Remarkably, the suppression of filmmakers does not always succeed in silencing them. As a case in point, New York Times movie reviewer Jeannette Catsoulis has just reviewed a new Iranian film by Mohammad Rasoulof, who made it in defiance of a twenty year ban on his filmmaking. The picture, titled “Manuscripts Don’t Burn,” takes on the topic of government repression, and Catsoulis describes it as a “slow-motion explosion of anti-authoritarian rage.”
Analysis of Saudi-Iranian Relations
Coincidentally, Ahmadinejad’s speech came on the occasion of Hassan Rouhani’s first anniversary as president. The current administration has not exactly done anything to scale back the Islamic extremism that rules the Iranian system, although it has been more pragmatic about spreading that extremism abroad. This has compelled some adversarial regional powers to make or accept diplomatic overtures between themselves and Iran.

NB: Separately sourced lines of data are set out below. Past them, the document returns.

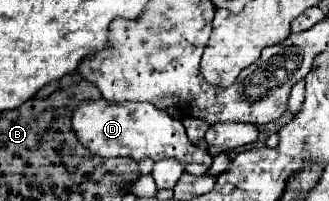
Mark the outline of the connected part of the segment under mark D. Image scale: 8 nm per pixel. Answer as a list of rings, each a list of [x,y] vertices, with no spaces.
[[[103,98],[95,102],[85,102],[73,114],[73,130],[81,144],[85,144],[85,148],[97,152],[103,158],[127,156],[137,162],[143,158],[153,158],[155,162],[163,158],[175,158],[181,164],[197,162],[205,166],[211,166],[213,162],[207,150],[201,150],[189,142],[185,128],[177,118],[171,118],[167,110],[159,110],[149,102],[117,104]]]

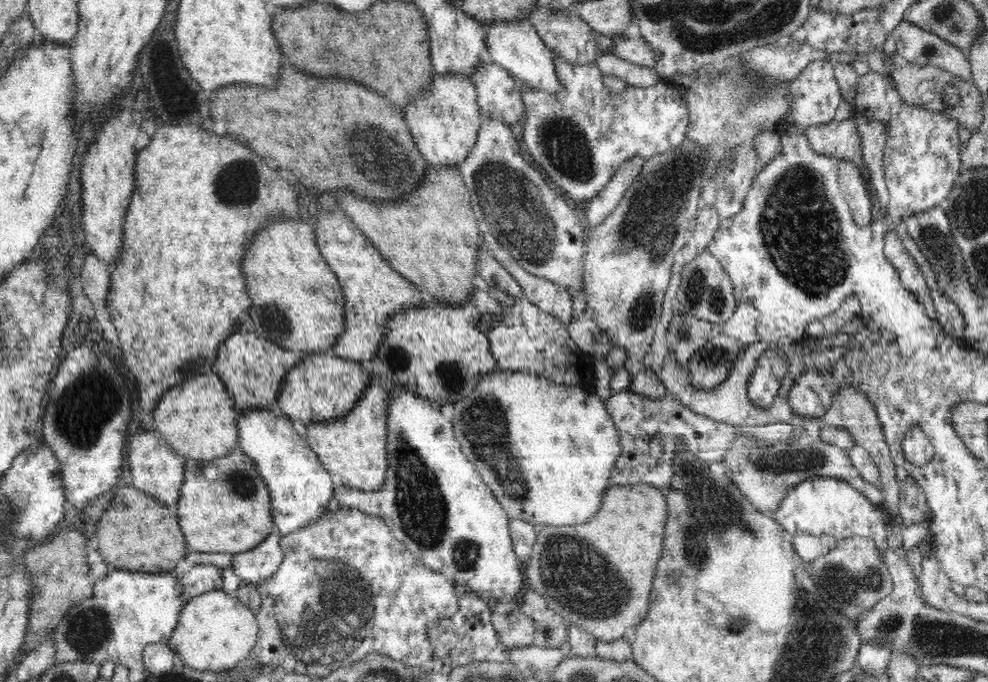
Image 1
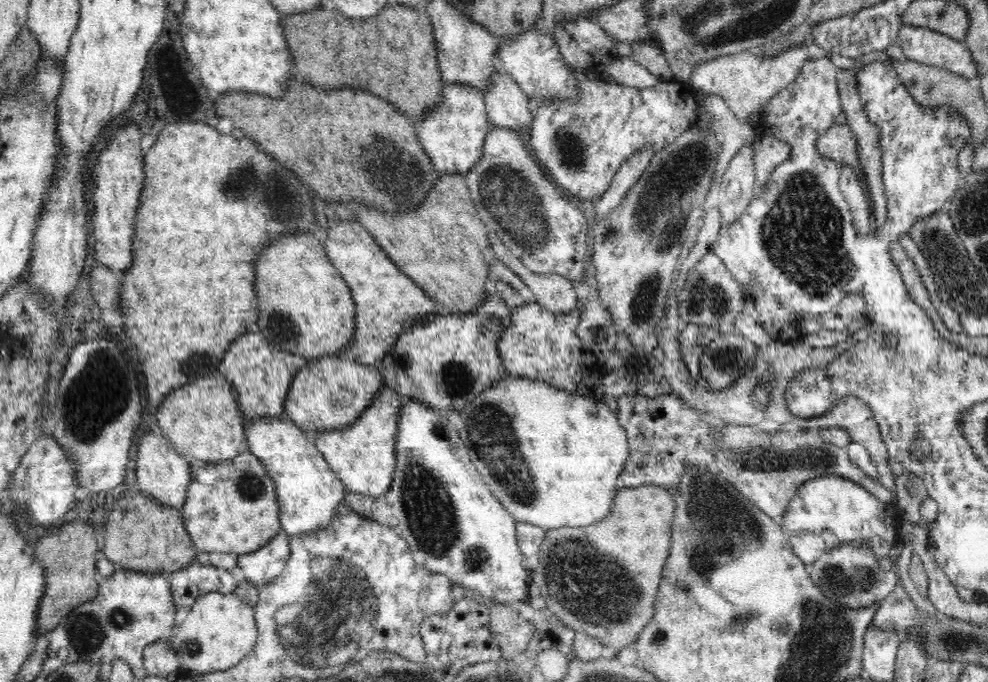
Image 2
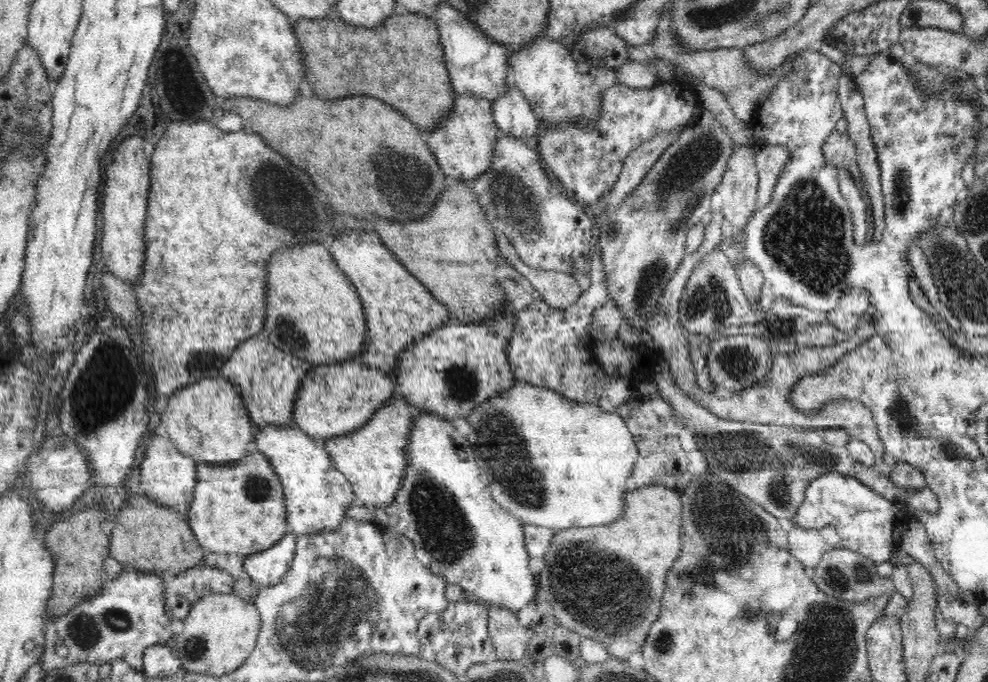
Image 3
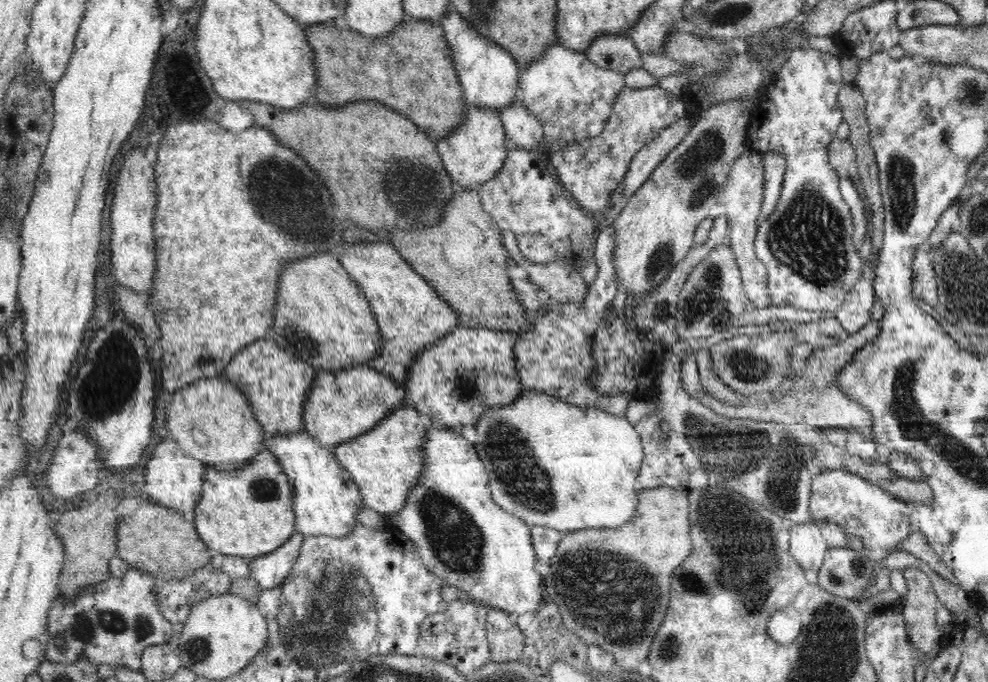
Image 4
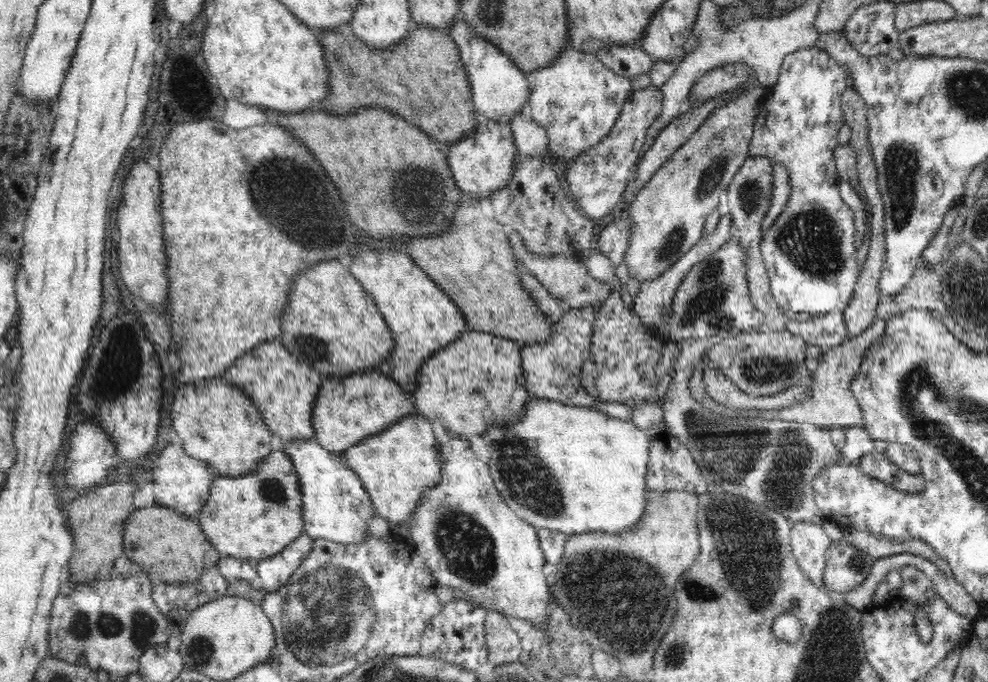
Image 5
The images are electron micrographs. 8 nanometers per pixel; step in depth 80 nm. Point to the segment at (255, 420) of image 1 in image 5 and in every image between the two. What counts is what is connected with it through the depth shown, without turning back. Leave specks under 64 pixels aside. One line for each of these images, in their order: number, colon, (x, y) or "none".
2: (308, 491)
3: (317, 494)
4: (326, 499)
5: (336, 506)

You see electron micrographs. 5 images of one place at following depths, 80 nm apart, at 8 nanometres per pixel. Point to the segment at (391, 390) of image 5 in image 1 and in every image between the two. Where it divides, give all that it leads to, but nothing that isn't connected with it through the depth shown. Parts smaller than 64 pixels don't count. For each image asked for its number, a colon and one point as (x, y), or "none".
1: (321, 386)
2: (328, 393)
3: (334, 399)
4: (340, 405)

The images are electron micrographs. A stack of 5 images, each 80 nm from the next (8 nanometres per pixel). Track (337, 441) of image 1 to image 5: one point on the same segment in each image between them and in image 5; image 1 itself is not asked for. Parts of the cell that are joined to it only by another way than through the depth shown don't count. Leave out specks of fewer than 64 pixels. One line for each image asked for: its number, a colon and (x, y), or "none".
2: (362, 454)
3: (372, 458)
4: (385, 462)
5: (396, 465)

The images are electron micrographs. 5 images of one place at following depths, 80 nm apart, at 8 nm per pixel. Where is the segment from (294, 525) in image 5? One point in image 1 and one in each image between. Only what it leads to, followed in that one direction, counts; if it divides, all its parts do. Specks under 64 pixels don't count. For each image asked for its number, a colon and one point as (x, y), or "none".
1: (224, 506)
2: (231, 506)
3: (238, 508)
4: (248, 512)

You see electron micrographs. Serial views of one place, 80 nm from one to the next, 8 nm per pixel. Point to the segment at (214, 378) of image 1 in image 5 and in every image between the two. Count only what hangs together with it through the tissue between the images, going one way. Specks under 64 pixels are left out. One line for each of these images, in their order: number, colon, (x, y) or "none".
2: (203, 420)
3: (207, 420)
4: (212, 421)
5: (218, 424)

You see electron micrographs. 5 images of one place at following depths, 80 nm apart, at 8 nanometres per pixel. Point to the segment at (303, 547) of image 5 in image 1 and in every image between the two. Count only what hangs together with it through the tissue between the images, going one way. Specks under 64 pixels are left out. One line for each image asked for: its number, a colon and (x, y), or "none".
1: (254, 566)
2: (262, 566)
3: (266, 568)
4: (269, 570)

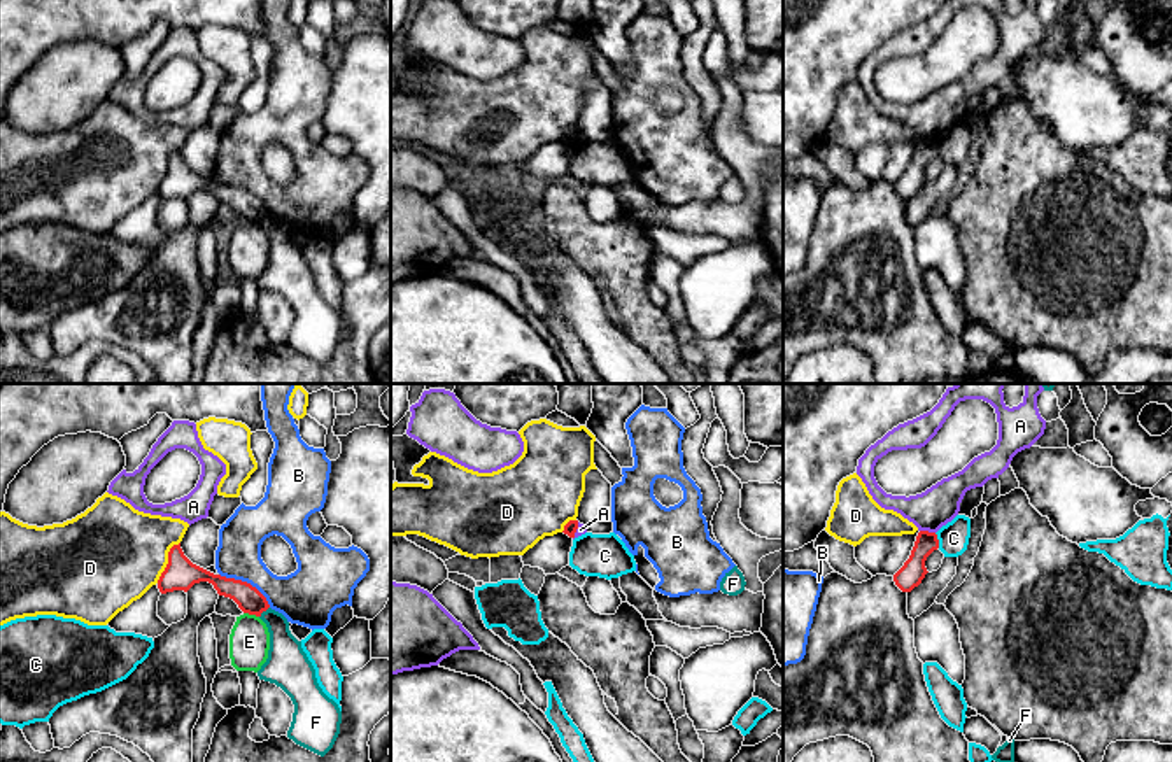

Saudi Arabia has been more resistant to this than most, but has lately contributed to a perceived thaw in relations. At Eurasia Review, Kanchi Gupta of the Observer Research Foundation offers an analysis of the persistent animosities between Iran and Saudi Arabia. He argues that they are more attributable to the ideological components of the Iranian system than any direct military threat.
Gupta finds that Iran’s ideological influence in the Middle East has always been the greatest threat to Saudi Arabia, and that historically when that rhetoric was at its height, relations between the two countries were at their worst, regardless of the military situation.
“Saudi Arabia has always feared Iran’s ability to export the revolution to its borders, particularly by inciting the Saudi Shia community,” Gupta writes. Iran’s contribution to the conflicts in Syria and Iraq showcase this influence, but it is an influence that doesn’t necessarily require the current military interventions. Gupta seems to suggest that Iran poses a danger just by virtue of the ideological bent of its ayatollahs.